Considerations for Creating Oracle Data Guard Standy Redo Logs

on October 1, 2013


What happens on a secondary site when Oracle Data Guard log transport services ship redo data to it from the primary, and what considerations should be made when creating the standby redo logs? This article discusses the process flow that occurs on the standby once the primary’s redo data has arrived.

With Oracle 11g, by default, LNS is used on the primary to initiate a connection with the standby; the standby listener responds by spawning a process called the remote file server (RFS). The RFS process will create a network connection with the primary and will sit waiting for data to arrive. Once data begins arriving from the primary, the RFS process will place it either into standby redo logs or into archive redo logs.

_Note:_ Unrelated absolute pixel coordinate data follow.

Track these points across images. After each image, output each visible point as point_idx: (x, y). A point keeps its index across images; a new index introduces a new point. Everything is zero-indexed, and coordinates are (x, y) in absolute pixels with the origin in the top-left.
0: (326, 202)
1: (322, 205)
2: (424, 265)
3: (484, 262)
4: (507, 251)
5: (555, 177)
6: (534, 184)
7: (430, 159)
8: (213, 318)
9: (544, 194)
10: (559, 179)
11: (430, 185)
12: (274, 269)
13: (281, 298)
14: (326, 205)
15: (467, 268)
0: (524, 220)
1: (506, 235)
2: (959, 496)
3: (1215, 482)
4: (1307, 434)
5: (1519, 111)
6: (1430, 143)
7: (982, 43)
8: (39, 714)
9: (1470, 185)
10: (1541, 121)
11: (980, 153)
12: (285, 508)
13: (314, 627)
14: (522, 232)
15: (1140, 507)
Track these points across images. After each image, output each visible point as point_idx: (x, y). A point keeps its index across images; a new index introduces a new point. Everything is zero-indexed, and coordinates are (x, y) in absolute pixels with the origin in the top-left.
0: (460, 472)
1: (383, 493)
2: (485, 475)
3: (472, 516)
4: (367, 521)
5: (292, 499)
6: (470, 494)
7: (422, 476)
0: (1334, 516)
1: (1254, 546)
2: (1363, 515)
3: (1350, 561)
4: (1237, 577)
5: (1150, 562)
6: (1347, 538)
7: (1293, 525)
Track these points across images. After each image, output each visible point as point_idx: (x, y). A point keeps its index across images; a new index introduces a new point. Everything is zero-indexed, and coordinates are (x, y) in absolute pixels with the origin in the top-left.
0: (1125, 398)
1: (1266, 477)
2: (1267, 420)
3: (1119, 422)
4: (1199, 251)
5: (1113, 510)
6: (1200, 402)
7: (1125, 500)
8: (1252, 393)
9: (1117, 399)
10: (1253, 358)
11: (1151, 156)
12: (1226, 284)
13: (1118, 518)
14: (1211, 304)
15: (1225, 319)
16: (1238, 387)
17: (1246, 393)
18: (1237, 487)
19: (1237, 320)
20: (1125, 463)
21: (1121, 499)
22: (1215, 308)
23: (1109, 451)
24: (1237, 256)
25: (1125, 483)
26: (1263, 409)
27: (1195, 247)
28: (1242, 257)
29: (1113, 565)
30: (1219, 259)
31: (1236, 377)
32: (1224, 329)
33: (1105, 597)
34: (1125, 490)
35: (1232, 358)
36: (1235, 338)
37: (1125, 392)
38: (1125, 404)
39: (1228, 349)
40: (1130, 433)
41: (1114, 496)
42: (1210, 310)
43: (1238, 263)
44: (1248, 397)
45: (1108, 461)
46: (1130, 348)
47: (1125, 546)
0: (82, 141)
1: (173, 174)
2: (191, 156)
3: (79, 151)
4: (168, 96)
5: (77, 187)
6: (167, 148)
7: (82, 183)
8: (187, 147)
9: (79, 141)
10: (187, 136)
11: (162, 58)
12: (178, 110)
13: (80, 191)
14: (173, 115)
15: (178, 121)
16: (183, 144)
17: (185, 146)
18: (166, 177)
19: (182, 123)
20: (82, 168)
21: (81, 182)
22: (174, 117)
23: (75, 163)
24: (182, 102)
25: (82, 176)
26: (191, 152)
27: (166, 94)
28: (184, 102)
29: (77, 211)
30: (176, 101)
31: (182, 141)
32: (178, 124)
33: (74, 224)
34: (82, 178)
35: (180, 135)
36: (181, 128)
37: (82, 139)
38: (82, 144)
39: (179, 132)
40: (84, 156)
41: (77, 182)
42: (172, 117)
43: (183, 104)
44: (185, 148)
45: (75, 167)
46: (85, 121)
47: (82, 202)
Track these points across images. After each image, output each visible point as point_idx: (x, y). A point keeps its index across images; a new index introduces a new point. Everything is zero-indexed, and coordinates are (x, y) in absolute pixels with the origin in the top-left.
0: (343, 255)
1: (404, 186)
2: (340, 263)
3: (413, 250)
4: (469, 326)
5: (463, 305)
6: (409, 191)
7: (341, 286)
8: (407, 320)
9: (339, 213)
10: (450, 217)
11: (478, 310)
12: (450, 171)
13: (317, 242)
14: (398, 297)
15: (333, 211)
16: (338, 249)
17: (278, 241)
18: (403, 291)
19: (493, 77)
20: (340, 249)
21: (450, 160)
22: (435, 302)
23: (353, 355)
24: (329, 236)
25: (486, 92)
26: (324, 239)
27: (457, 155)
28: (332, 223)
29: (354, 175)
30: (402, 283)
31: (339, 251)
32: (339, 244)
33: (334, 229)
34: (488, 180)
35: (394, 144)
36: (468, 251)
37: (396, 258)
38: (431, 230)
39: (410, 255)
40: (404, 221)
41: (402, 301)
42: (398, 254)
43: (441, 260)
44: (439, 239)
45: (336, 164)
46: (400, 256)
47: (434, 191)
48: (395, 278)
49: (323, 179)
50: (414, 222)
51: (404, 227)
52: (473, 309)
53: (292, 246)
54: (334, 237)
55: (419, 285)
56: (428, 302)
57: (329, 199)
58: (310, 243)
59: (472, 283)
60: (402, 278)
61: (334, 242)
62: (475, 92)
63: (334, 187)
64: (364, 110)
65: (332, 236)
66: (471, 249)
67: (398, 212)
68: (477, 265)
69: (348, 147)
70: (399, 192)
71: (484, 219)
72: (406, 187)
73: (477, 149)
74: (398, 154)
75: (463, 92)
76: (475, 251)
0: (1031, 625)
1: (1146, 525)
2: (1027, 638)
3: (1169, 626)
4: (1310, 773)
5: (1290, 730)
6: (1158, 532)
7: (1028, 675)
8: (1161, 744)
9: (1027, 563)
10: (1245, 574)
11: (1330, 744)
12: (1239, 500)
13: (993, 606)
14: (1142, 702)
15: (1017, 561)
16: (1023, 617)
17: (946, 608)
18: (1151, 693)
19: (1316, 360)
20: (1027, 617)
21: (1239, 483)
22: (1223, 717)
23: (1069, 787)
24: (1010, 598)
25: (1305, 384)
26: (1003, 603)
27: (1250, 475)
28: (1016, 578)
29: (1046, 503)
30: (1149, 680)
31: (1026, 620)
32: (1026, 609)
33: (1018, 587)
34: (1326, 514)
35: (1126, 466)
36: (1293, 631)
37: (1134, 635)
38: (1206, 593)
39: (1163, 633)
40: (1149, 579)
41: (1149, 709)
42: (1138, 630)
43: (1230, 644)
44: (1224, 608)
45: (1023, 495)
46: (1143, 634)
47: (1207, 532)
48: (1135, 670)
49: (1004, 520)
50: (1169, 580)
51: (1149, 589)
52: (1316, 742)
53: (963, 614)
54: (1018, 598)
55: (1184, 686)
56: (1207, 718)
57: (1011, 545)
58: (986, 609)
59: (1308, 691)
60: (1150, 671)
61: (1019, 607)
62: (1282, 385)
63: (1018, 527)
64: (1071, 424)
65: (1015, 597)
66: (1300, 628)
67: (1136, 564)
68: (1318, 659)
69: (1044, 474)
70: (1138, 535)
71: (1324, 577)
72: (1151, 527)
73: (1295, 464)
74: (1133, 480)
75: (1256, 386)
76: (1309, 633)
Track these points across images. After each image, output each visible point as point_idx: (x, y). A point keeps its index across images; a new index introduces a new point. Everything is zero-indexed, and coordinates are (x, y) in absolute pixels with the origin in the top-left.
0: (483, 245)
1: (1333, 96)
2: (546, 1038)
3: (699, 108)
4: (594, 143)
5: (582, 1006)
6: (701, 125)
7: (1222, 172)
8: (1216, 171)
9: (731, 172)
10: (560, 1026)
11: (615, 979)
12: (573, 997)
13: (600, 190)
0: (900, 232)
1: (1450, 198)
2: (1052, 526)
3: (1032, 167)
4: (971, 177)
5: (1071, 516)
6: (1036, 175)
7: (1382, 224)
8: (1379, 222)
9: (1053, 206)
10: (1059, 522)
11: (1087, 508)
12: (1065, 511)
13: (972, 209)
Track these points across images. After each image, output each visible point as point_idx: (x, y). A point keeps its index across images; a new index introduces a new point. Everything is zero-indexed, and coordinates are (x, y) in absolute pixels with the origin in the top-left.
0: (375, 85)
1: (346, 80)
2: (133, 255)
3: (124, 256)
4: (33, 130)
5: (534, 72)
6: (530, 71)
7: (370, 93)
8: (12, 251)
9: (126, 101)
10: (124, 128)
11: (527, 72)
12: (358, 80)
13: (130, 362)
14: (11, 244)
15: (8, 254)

You can think of standby redo logs as exact twins to online redo logs, except the former are active only when a database is in the standby role. Basically, standby redo logs are just a separate pool of redo logs. The RFS process will pick the first available standby redo log and begin placing changes into that log. When a log switch occurs on the primary, we switch standby redo logs and the RFS process will go to the next available standby redo log. The standby redo log that was being written prior to the log switch will be archived by the standby database. Oracle highly recommends that you use standby redo logs. If you plan on setting one of the higher level protection modes or using Real-Time Apply (we will discuss this later in the section “Starting and Stopping Managed Recovery”), the use of standby redo logs is mandatory.

When creating standby redo logs, it is recommended that you adhere to the following guidelines:

  • Standby redo logs should be created with one more log group per thread than the number of online redo log groups on the primary database.
  • The standby redo logs must be exactly the same size as the online redo logs.
  • You should create standby redo logs on both the primary and standby to facilitate seamless role changes.
  • In an Oracle RAC environment, all standby redo logs should be on a shared disk and should be thread-specific.